3    Neither does PI quarrel with the requirement for an undertaking from Mr Murray. Its position is that the lawyers should not be required to give express undertakings.

4    I am not persuaded that the order DEE seeks should be made.

5    PI rightly points out that its lawyers are already subject to the implied undertaking to the Court not to use or allow the documents or copies of them to be used for any collateral or ulterior purpose of their own, their clients or anyone else, breach of which is punishable as a contempt of court. This principle was referred to in Harman v Secretary of State for the Home Department [1983] AC 280 and is commonly referred to as the Harman undertaking, although Finkelstein J in Conor Medsystems, Inc v The University of British Columbia (No 4) [2007] FCA 324 (“Conor Medsystems) described it (at [1]) as a rule, “often but wrongly attributed to [Harman]”. As the High Court pointed out in Hearne v Street (2008) 235 CLR 125 (“Hearne), lawyers have a substantive obligation not to use documents of this kind for such a purpose, an obligation that arises from the circumstances under which the documents are obtained.

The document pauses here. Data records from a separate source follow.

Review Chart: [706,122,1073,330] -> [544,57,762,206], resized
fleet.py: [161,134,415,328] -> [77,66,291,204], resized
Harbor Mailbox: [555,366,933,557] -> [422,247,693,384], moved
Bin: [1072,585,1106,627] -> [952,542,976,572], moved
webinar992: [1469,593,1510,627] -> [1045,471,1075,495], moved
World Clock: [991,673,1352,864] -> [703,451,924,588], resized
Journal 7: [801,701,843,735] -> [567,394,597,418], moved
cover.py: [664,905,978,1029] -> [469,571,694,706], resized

6    DEE submitted that express undertakings are routinely required of both solicitors and counsel in commercial litigation where documents produced under compulsion are particularly commercially sensitive. It referred to the observation of Ryan J in Kirby v Centro Properties Ltd [2009] FCA 695 to that effect. Merely because express undertakings are routinely required does not mean that they are justified in the present case, despite the commercially sensitive nature of the documents in question. There is no reason to doubt the integrity of the legal practitioners for the Power interests and no reason to suppose that they will not abide by a court order or act contrary to their professional obligations. The concerns that might arise in the case of in-house counsel, to which Finkelstein J referred in Conor Medsystems, do not apply here.

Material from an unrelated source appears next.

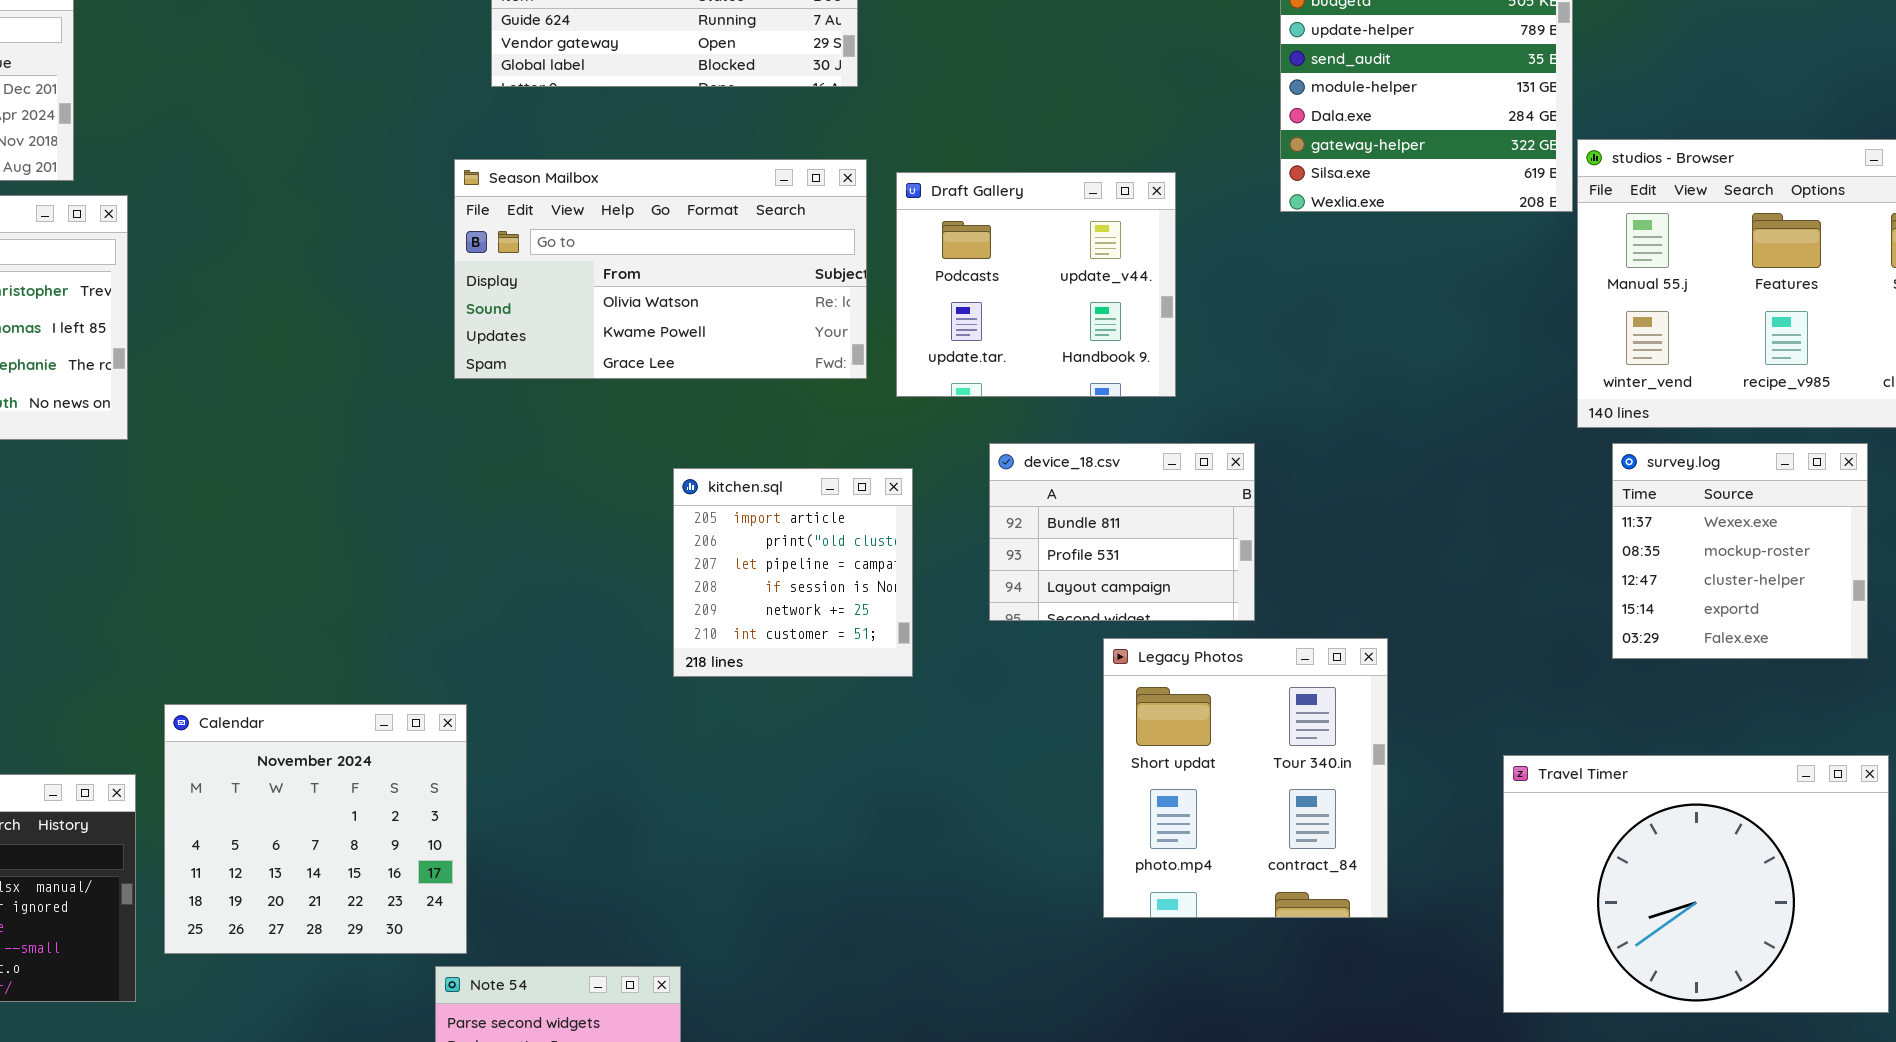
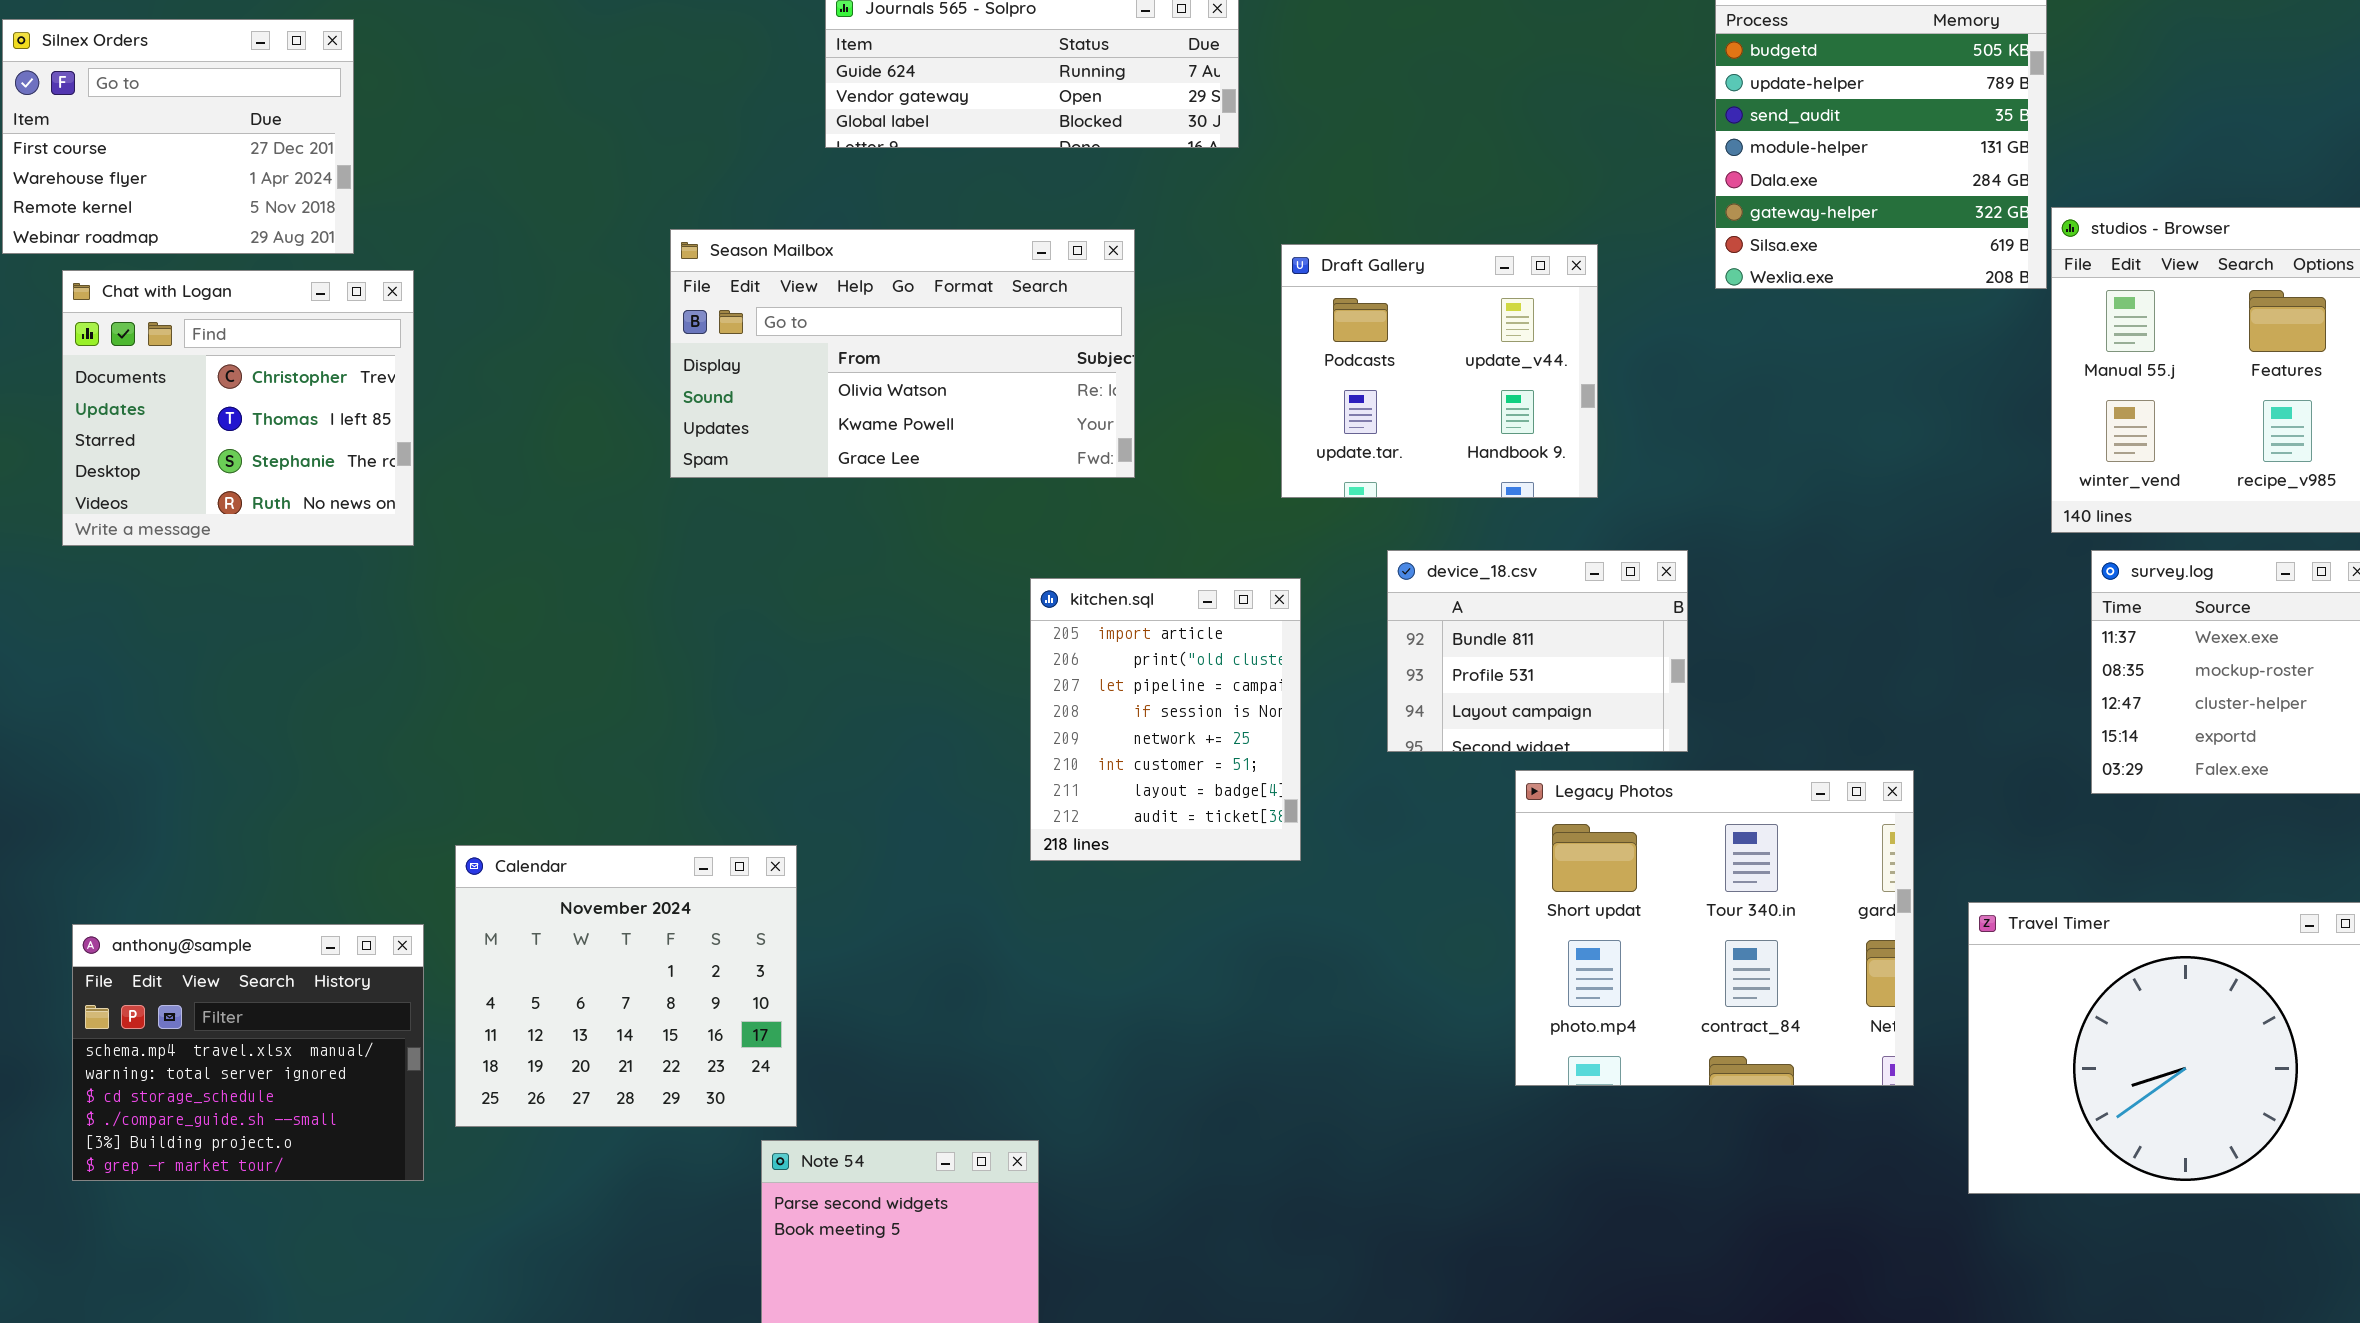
Season Mailbox: [454,159,867,379] -> [670,229,1135,478], moved
kitchen.sql: [673,468,913,677] -> [1030,578,1301,861], resized
Legacy Photos: [1103,638,1388,918] -> [1515,770,1914,1086], resized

7    DEE also submitted that an express undertaking, unlike an implied one, could be enforced by an injunction in the unlikely event that the lawyers breached the undertaking by disclosing the documents. But if the documents contain confidential information, I fail to see why, absent express undertakings, the lawyers could not be restrained in the same way if the unlikely event came to pass.

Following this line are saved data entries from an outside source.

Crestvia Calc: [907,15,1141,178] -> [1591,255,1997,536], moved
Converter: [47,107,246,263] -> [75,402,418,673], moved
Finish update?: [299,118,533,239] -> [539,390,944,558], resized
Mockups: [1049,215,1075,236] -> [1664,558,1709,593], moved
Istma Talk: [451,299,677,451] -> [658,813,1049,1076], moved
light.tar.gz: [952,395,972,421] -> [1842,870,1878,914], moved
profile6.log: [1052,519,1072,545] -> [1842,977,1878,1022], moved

8    Hayne, Heydon and Crennan JJ said in Hearne (at [116]) that the point of insisting on an express undertaking is to “bring explicitly home to the minds of those giving it how important it is that the documents only be used for the purpose of proceedings”. Their Honours emphasised, however, that the obligation still exists without the need for an express undertaking.

9    In the circumstances of this case it is neither necessary nor even desirable to require the lawyers acting for the Power interests to undertake expressly what they acknowledge they are obliged to do.

10    The obligation not to use the documents for a collateral or ulterior purpose will not, however, preclude the lawyers from discussing their contents with their clients. This, as I perceive it, is DEE’s real concern. The order PI proposes would preclude the Power interests from having access to the documents but, because of the confidential nature of the information in them and their acute commercial sensitivity, it is also necessary to ensure that they do not have access to the information contained in them.

11     I therefore decline to make the order in the terms proposed by either party. Rather, I will order that access to the documents be limited to the external legal advisers of PI and Mr Power, and Mr Murray upon him executing a confidentiality undertaking in a form agreed between the parties. I will also ensure that the order adequately protects the confidentiality of the information in the documents. For more abundant caution, the order will note the parties’ agreement about the nature of the documents.

I certify that the preceding eleven (11) numbered paragraphs are a true copy of the Reasons for Judgment herein of the Honourable Justice Katzmann.